INSTRUCTION
Rewrite the data from the line with "list Convierte el" to the line with "picture [175, 902, 1134, 1587]", replacing "máquina" with "computadora" and changing nothing else.
*** INFORMATION GIVEN
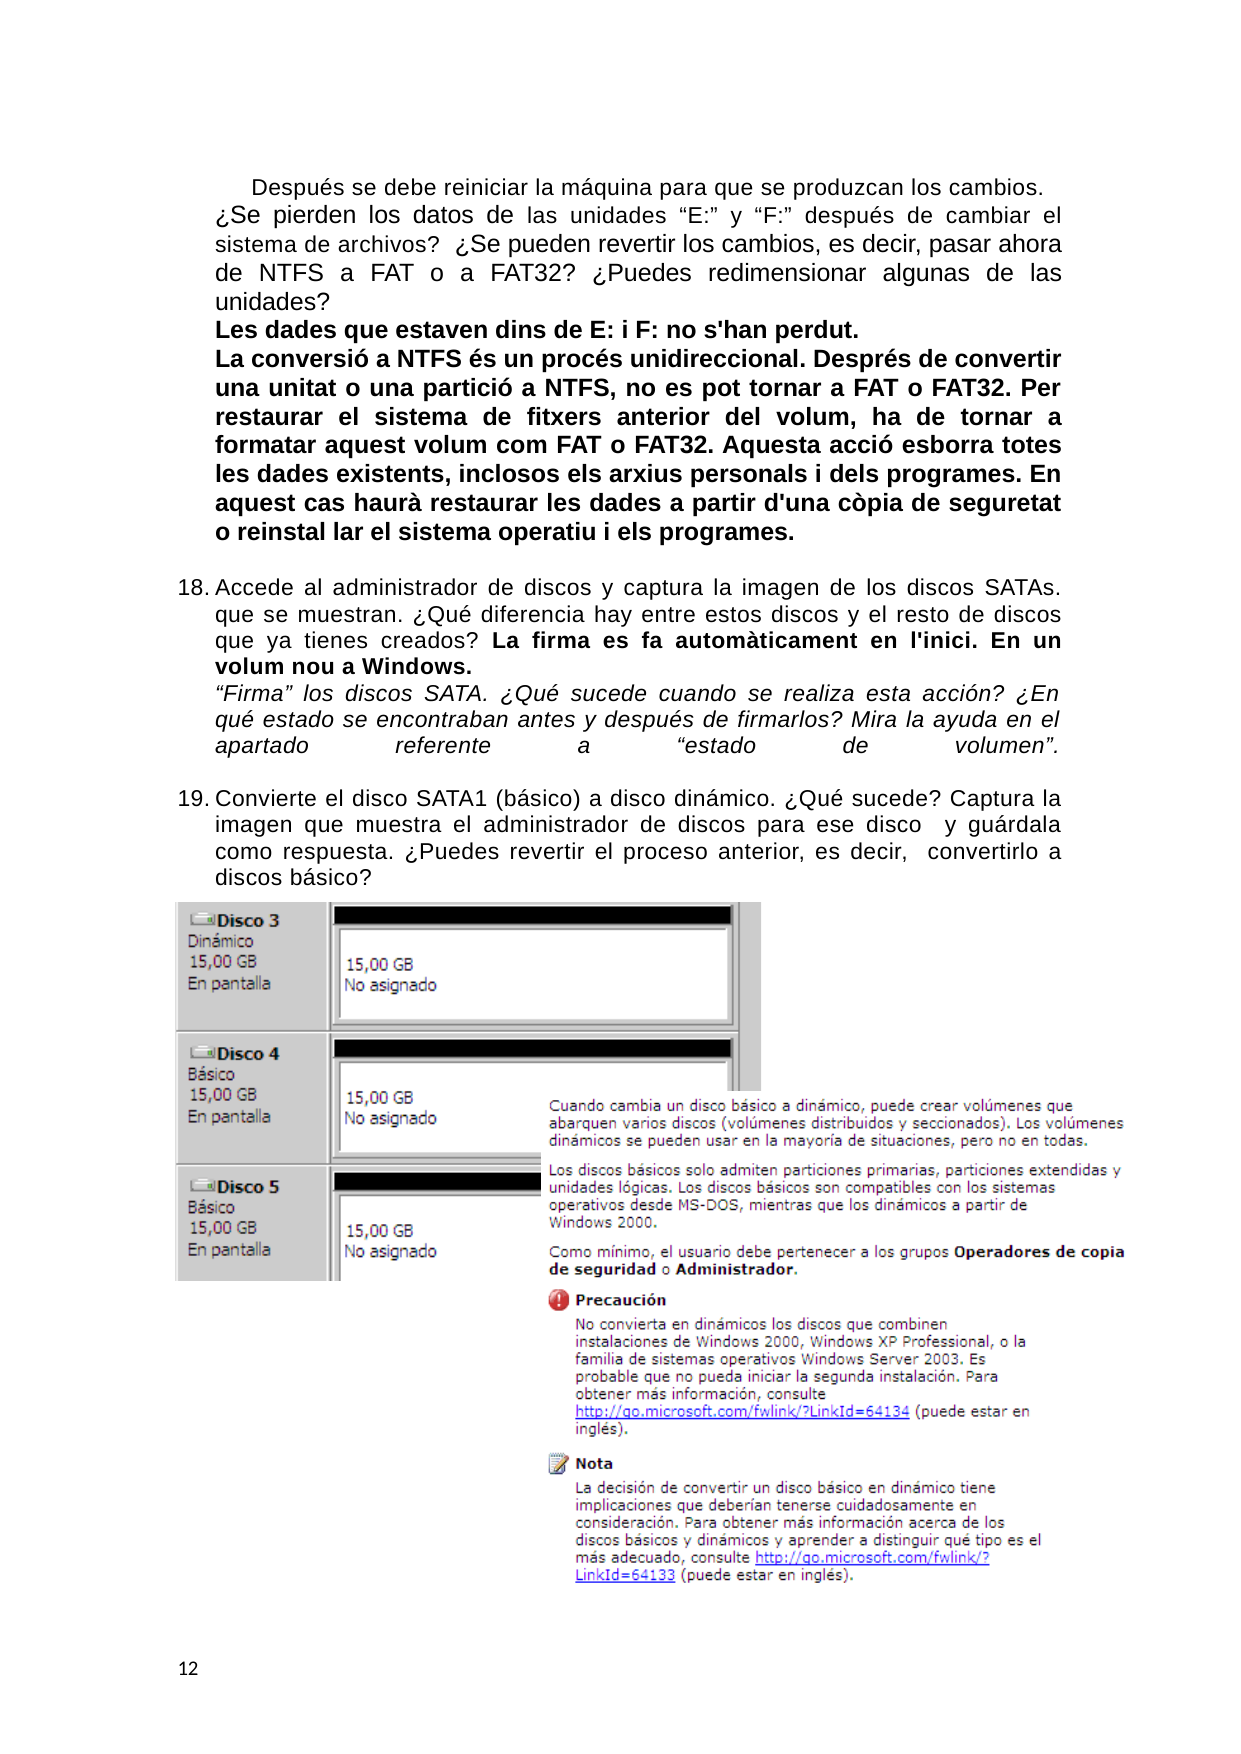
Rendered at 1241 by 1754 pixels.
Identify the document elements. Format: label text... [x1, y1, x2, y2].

list Convierte el disco SATA1 (básico) a disco dinámico. ¿Qué sucede? Captura la imagen que muestra el administrador de discos para ese disco y guárdala como respuesta. ¿Puedes revertir el proceso anterior, es decir, convertirlo a discos básico? [177, 785, 1063, 890]
text ¿Se pierden los datos de las unidades “E:” y “F:” después de cambiar el sistema de archivos? ¿Se pueden revertir los cambios, es decir, pasar ahora de NTFS a FAT o a FAT32? ¿Puedes redimensionar algunas de las unidades? [215, 200, 1063, 315]
list Después se debe reiniciar la máquina para que se produzcan los cambios. [215, 174, 1063, 200]
picture [175, 902, 1134, 1587]
list Accede al administrador de discos y captura la imagen de los discos SATAs. que se muestran. ¿Qué diferencia hay entre estos discos y el resto de discos que ya tienes creados? La firma es fa automàticament en l'inici. En un volum nou a Windows. [177, 574, 1063, 679]
text La conversió a NTFS és un procés unidireccional. Després de convertir una unitat o una partició a NTFS, no es pot tornar a FAT o FAT32. Per restaurar el sistema de fitxers anterior del volum, ha de tornar a formatar aquest volum com FAT o FAT32. Aquesta acció esborra totes les dades existents, inclosos els arxius personals i dels programes. En aquest cas haurà restaurar les dades a partir d'una còpia de seguretat o reinstal lar el sistema operatiu i els programes. [215, 344, 1063, 545]
list “Firma” los discos SATA. ¿Qué sucede cuando se realiza esta acción? ¿En qué estado se encontraban antes y después de firmarlos? Mira la ayuda en el apartado referente a “estado de volumen”. [177, 679, 1063, 785]
text Les dades que estaven dins de E: i F: no s'han perdut. [215, 315, 1063, 344]
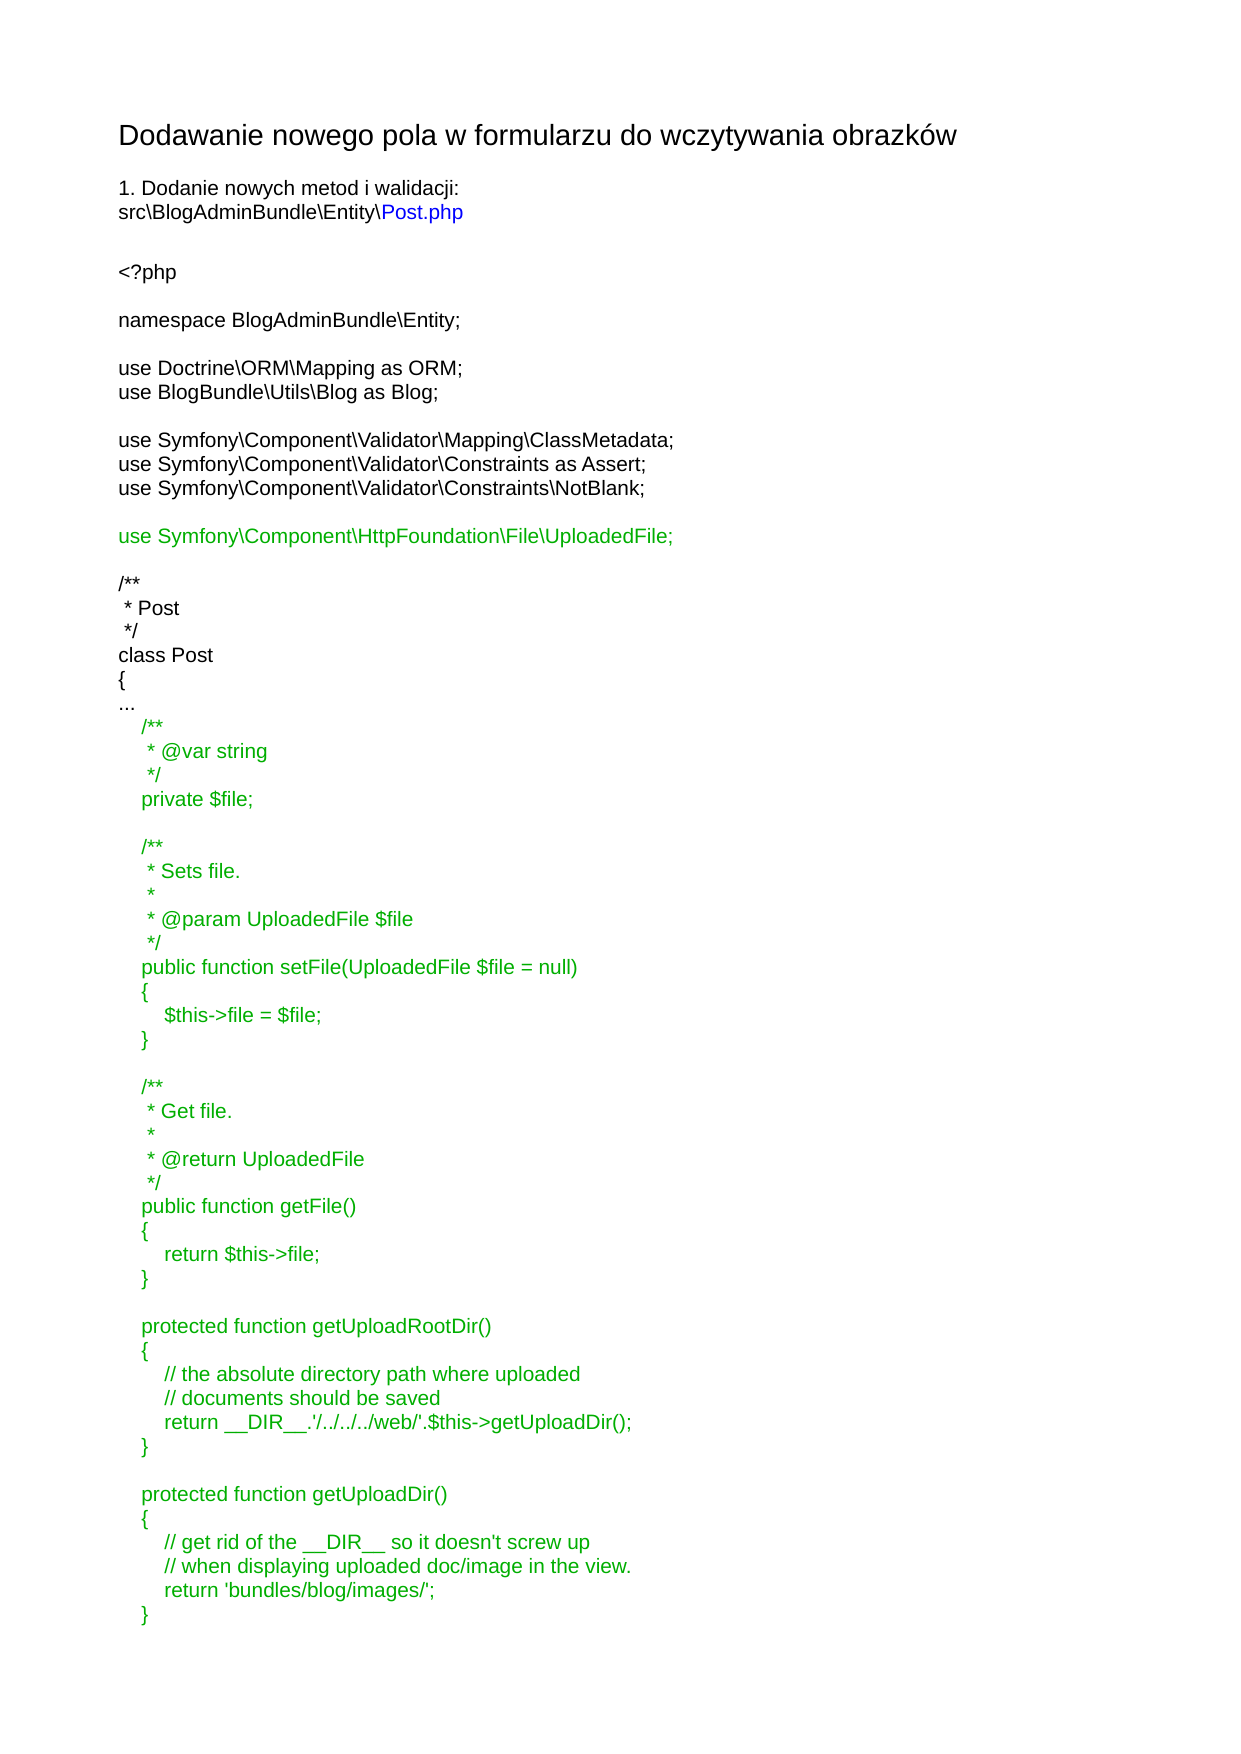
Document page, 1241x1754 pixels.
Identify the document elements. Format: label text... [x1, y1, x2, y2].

text return __DIR__.'/../../../web/'.$this->getUploadDir(); [118, 1410, 1122, 1434]
text * Get file. [118, 1098, 1122, 1122]
text * [118, 883, 1122, 907]
text // the absolute directory path where uploaded [118, 1362, 1122, 1386]
text use BlogBundle\Utils\Blog as Blog; [118, 380, 1122, 404]
text { [118, 1338, 1122, 1362]
text /** [118, 835, 1122, 859]
text // get rid of the __DIR__ so it doesn't screw up [118, 1530, 1122, 1554]
text { [118, 1218, 1122, 1242]
text { [118, 1506, 1122, 1530]
text $this->file = $file; [118, 1003, 1122, 1027]
text * @return UploadedFile [118, 1146, 1122, 1170]
text } [118, 1266, 1122, 1290]
text { [118, 979, 1122, 1003]
text Dodawanie nowego pola w formularzu do wczytywania obrazków [118, 118, 1122, 152]
text * [118, 1122, 1122, 1146]
text protected function getUploadRootDir() [118, 1314, 1122, 1338]
text * Sets file. [118, 859, 1122, 883]
text */ [118, 619, 1122, 643]
text } [118, 1027, 1122, 1051]
text /** [118, 715, 1122, 739]
text 1. Dodanie nowych metod i walidacji: [118, 176, 1122, 199]
text { [118, 667, 1122, 691]
text private $file; [118, 787, 1122, 811]
text use Symfony\Component\Validator\Constraints\NotBlank; [118, 476, 1122, 499]
text public function setFile(UploadedFile $file = null) [118, 955, 1122, 979]
text return 'bundles/blog/images/'; [118, 1578, 1122, 1602]
text } [118, 1434, 1122, 1458]
text <?php [118, 260, 1122, 284]
text */ [118, 931, 1122, 955]
text use Symfony\Component\Validator\Mapping\ClassMetadata; [118, 428, 1122, 452]
text // documents should be saved [118, 1386, 1122, 1410]
text class Post [118, 643, 1122, 667]
text use Symfony\Component\HttpFoundation\File\UploadedFile; [118, 523, 1122, 547]
text /** [118, 571, 1122, 595]
text namespace BlogAdminBundle\Entity; [118, 308, 1122, 332]
text } [118, 1602, 1122, 1626]
text return $this->file; [118, 1242, 1122, 1266]
text */ [118, 763, 1122, 787]
text * @var string [118, 739, 1122, 763]
text use Doctrine\ORM\Mapping as ORM; [118, 356, 1122, 380]
text protected function getUploadDir() [118, 1482, 1122, 1506]
text /** [118, 1074, 1122, 1098]
text // when displaying uploaded doc/image in the view. [118, 1554, 1122, 1578]
text * Post [118, 595, 1122, 619]
text src\BlogAdminBundle\Entity\Post.php [118, 199, 1122, 223]
text ... [118, 691, 1122, 715]
text use Symfony\Component\Validator\Constraints as Assert; [118, 452, 1122, 476]
text * @param UploadedFile $file [118, 907, 1122, 931]
text public function getFile() [118, 1194, 1122, 1218]
text */ [118, 1170, 1122, 1194]
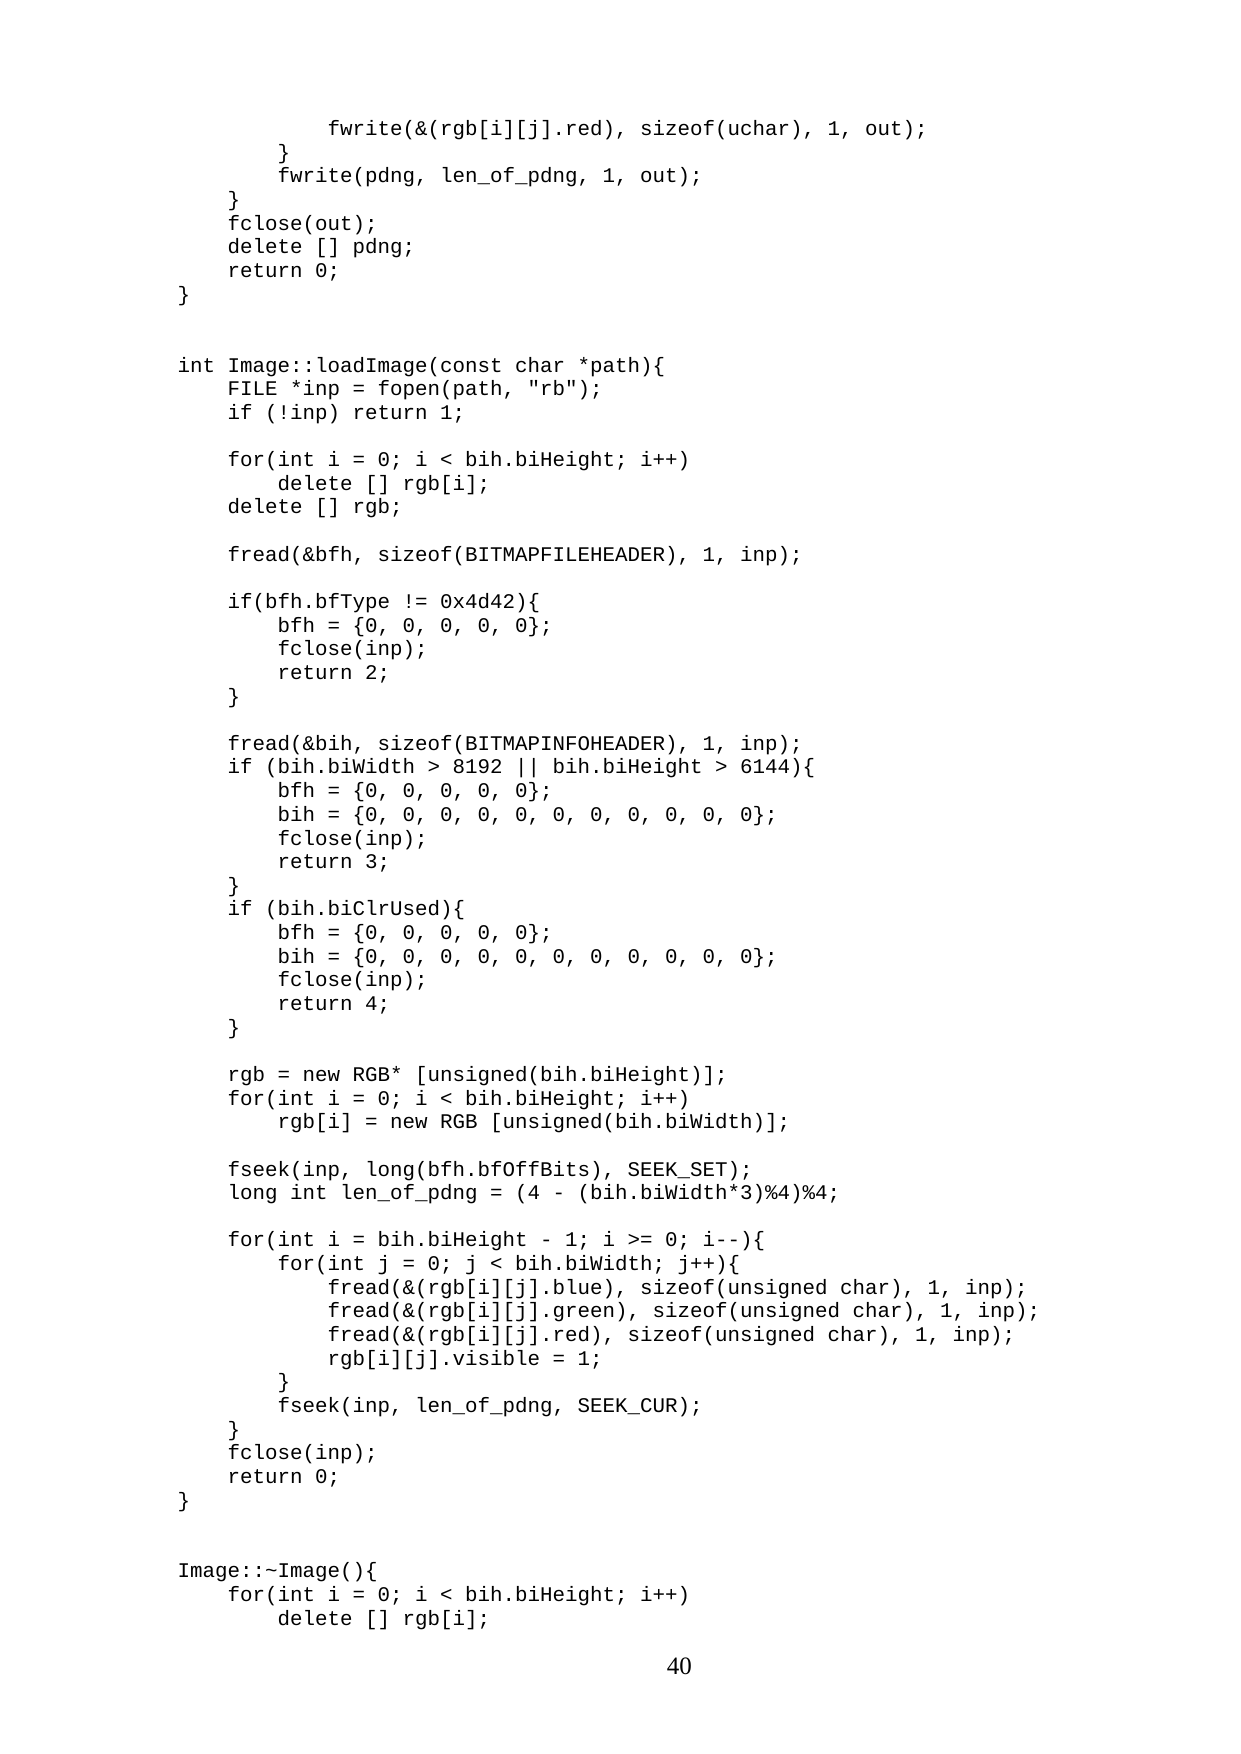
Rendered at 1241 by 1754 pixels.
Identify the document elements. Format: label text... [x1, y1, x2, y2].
******
THE ANSWER
list Convierte el disco SATA1 (básico) a disco dinámico. ¿Qué sucede? Captura la imagen que muestra el administrador de discos para ese disco y guárdala como respuesta. ¿Puedes revertir el proceso anterior, es decir, convertirlo a discos básico? [177, 785, 1063, 890]
text ¿Se pierden los datos de las unidades “E:” y “F:” después de cambiar el sistema de archivos? ¿Se pueden revertir los cambios, es decir, pasar ahora de NTFS a FAT o a FAT32? ¿Puedes redimensionar algunas de las unidades? [215, 200, 1063, 315]
list Después se debe reiniciar la computadora para que se produzcan los cambios. [215, 174, 1063, 200]
picture [175, 902, 1134, 1587]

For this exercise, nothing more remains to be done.